On March 9, 2015, the Supreme Court wiped away a longstanding judicial doctrine that had placed greater procedural requirements on a federal agency when it changes its prior interpretation of a federal regulation. The Court’s unanimous opinion in Perez v. Mortgage Bankers Association, 575 U.S. ___ (2015) held that federal agencies need not engage in public notice-and-comment rulemaking in this instance, because a new regulatory interpretation does not amount to an amendment of the regulation itself.
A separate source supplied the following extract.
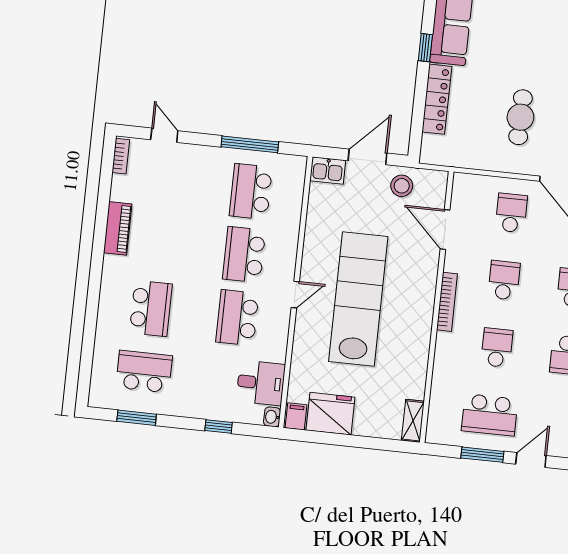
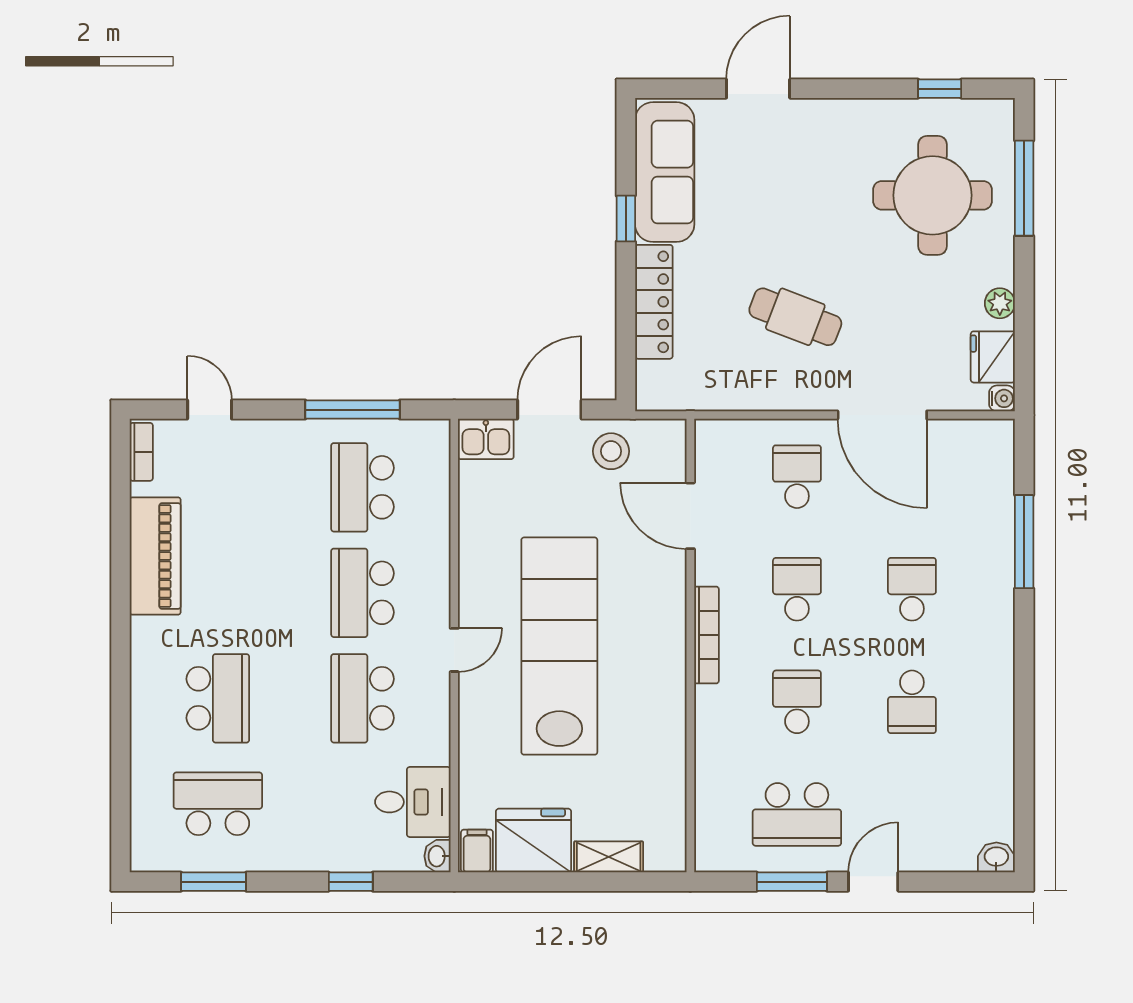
cafe table: (520, 117) -> (795, 317), turned -70
piano: (118, 228) -> (155, 556), width x1.37, depth x1.33
shelving: (413, 421) -> (609, 857), moved, turned 90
The Perez ruling removes a favorite argument from the toolbox for federal regulatory challenges. A line of appellate cases developed by the D.C. Circuit beginning in 1997 had sought to constrain federal agencies’ ability to suddenly reverse course on established interpretations on which the regulated community had come to rely. Those cases had held that, while agencies may announce an interpretation of a regulation without triggering rulemaking procedures, any significant alteration of that interpretation in the future would require advance public notice and comment as if a new rule had been enacted. In the Supreme Court’s view, that principle conflicts with the Administrative Procedure Act (“APA”), which specifically exempts “interpretative rules” from the notice-and-comment requirement for “legislative rules.” While “legislative rules” and actual amendments thereto have the force of law and require notice-and-comment, interpretations of those rules are not legally binding and do not trigger the same procedural safeguards. As the Court held, “[b]ecause an agency is not required to use notice-and-comment procedures to issue an initial interpretive rule, it is also not required to use those procedures when it amends or repeals that interpretive rule.”
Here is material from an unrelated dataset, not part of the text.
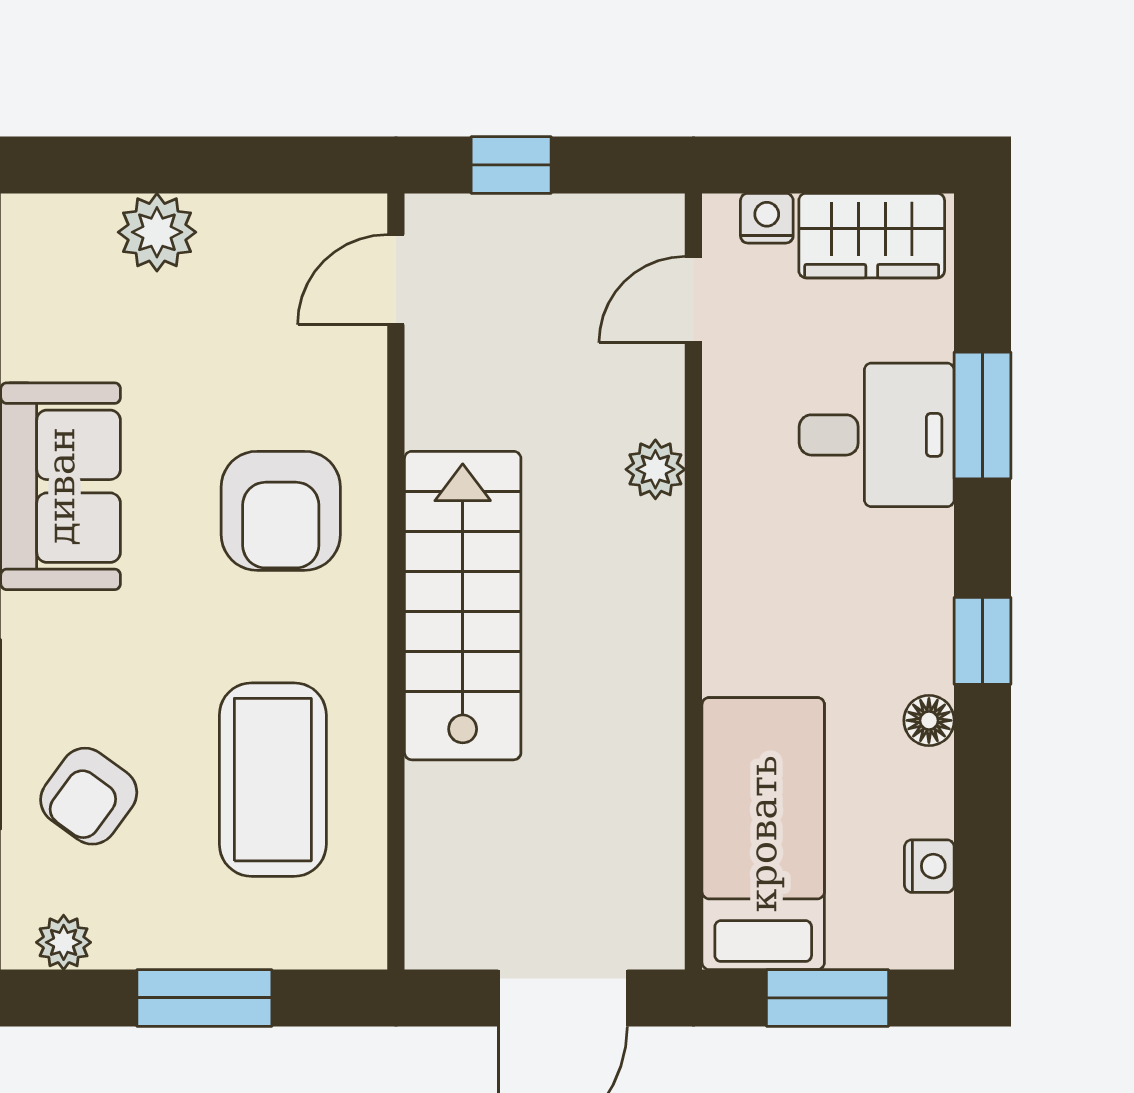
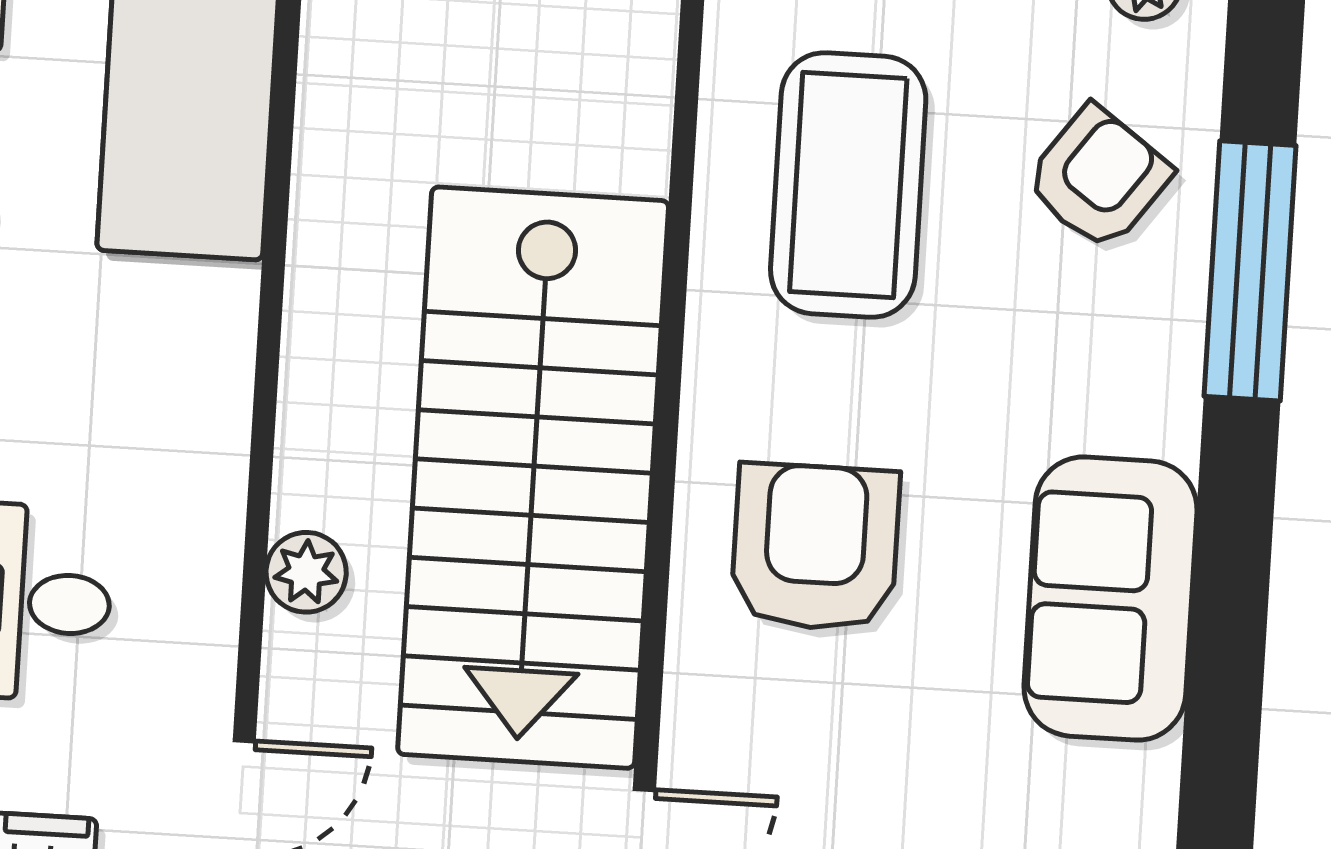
stairs: (463, 606) -> (533, 478), width x1.36, depth x1.51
This new case likely will embolden agencies to increase their use of informal guidance in lieu of rulemaking in a variety of contexts, even where doing so will upset settled expectations. While the case distinguished an “interpretive rule,” its reasoning likely extends to changes to any other announced agency guidance as well. Indeed, Perez involved an “opinion letter” as opposed to a rule published in the Federal Register, and the APA also exempts “general statements of policy, or rules of agency organization, procedure, or practice” from notice-and-comment procedures. 5 U.S.C. § 553(b)(A). Moreover, the practical reality that a new interpretation may operate as a new binding regulation proved irrelevant to the Court’s analysis.
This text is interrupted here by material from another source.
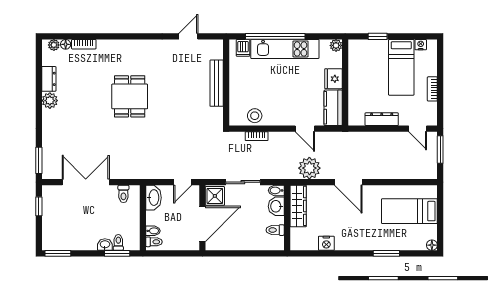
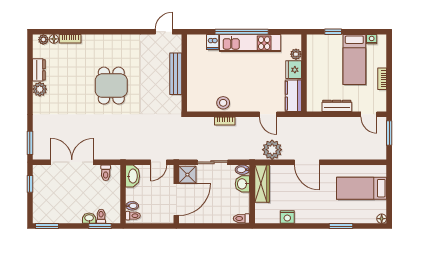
plant: (336, 45) -> (296, 54), moved
wall: (226, 82) -> (184, 73), moved
bench: (217, 83) -> (176, 74), moved
toilet: (275, 230) -> (241, 218), moved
That is not to say that agencies may flip-flop with impunity. The Perez majority opinion reiterated that substantive challenges to agency pronouncements may stand a greater chance of success, and the agency may deserve less deference, when the interpretation conflicts with the agency’s prior expressed views. The Court also reminded that the new interpretation must of course be “consistent with the underlying regulations,” and be no less substantiated than the original interpretation. That is, “the APA requires an agency to provide more substantial justification when its new policy rests upon factual findings that contradict those which underlay its prior policy; or when its prior policy has engendered serious reliance interests that must be taken into account. It would be arbitrary and capricious to ignore such matters.” Though such statements are somewhat reassuring, courts still have overwhelmingly deferred to agencies’ interpretation of their own regulations, regardless of their history or reliance interests. For this reason, the three concurring opinions in Perez highlight the merits of the Supreme Court in the near future reexamining its own precedent traditionally deferring to such agency rules, whether legislative or interpretive, in the first instance.